IBM ILOG Scheduler User's Manual > Advanced Concepts > Scheduling with Unary Resources: the Job-Shop Problem

Some scheduling problems are very difficult to find an optimal solution for, even if the problem is of a small size. The aim of this chapter (and of Chapter 16 and Chapter 30) is to explore various problem-solving methods that address such difficult scheduling problems. The examples are based on well-known problems from operations research about scheduling operations in a job-shop. Because these problems have proved so intractable in the past, we offer different approaches to them here with the aim of showing how to achieve satisfactory results for other intractable problems in a realistic industrial setting.

Describing the Problem presents three job-shop scheduling problems known as MT06, MT10, and MT20. They were first proposed in 1963 in the book Industrial Scheduling. The second of these problems remained unsolved for nearly 25 years and is still considered hard. Very few scheduling specialists have been able to solve it efficiently or satisfactorily.

Defining the Problem, Designing a Model develops the code needed to define these problems.

A Minimizing Algorithm applies the algorithm given in Chapter 14 to these problems. We observe that to get an optimal solution for MT10 we have to use a very high number of optimizing iterations, and the final iterations require a great amount of computational time. Similarly, MT20 remains unsolved after a large amount of computational time.

Another algorithm is developed in Chapter 16 to facilitate faster convergence toward an optimal solution. The idea is to converge to the optimal makespan by applying a dichotomic search. A specific search goal provides a good upper bound of the optimal makespan for this dichotomic search. That example also introduces a more efficient heuristic. The approach in Chapter 16 allows the three job-shop problems to be solved in a reasonable amount of computational time.

The job-shop problems are also discussed in Chapter 30. That chapter presents yet another kind of algorithm, one not guaranteed to generate an optimal solution, but one that tends to provide "good" solutions. Such an approach is often useful when solving complex and realistic problems.

The study of these different approaches strongly suggests that a combination of algorithms may, on the average, produce better results than any algorithm by itself.

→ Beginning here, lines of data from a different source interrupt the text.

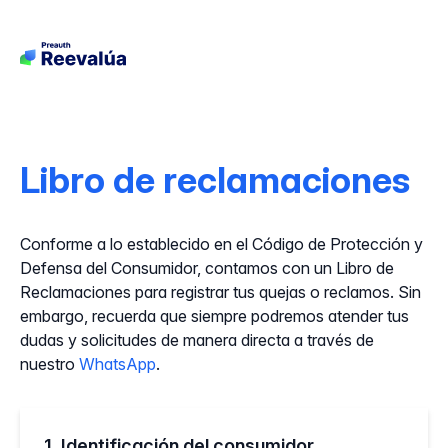
Libro de reclamaciones
Conforme a lo establecido en el Código de Protección y
Defensa del Consumidor, contamos con un Libro de
Reclamaciones para registrar tus quejas o reclamos. Sin
embargo, recuerda que siempre podremos atender tus
dudas y solicitudes de manera directa a través de
nuestro
WhatsApp
.
1. Identificación del consumidor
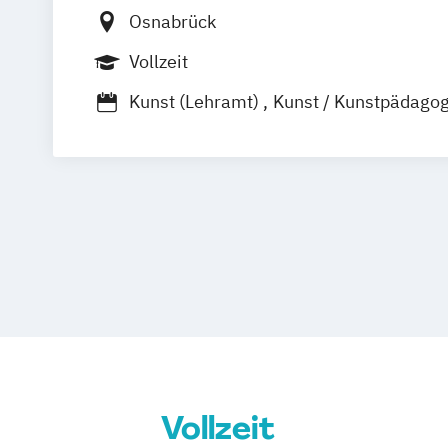
Osnabrück
Vollzeit
Kunst (Lehramt)
Kunst / Kunstpädagog
Kunst und Kommunikation
Kunstgeschichte. Architektur und Kunst
kulturgeschichtlichen Kontext
Musikwissenschaft
Vollzeit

One of the main advantages of constraint programming is precisely that such a combination is easy to implement. In the context of an industrial application, the right way to proceed is to implement a first version of the application, using a unique algorithm, typically guaranteed to stop after a given number of backtracks. Other algorithms can be designed, experimented with, and integrated in subsequent versions of the application, thereby achieving better and better results.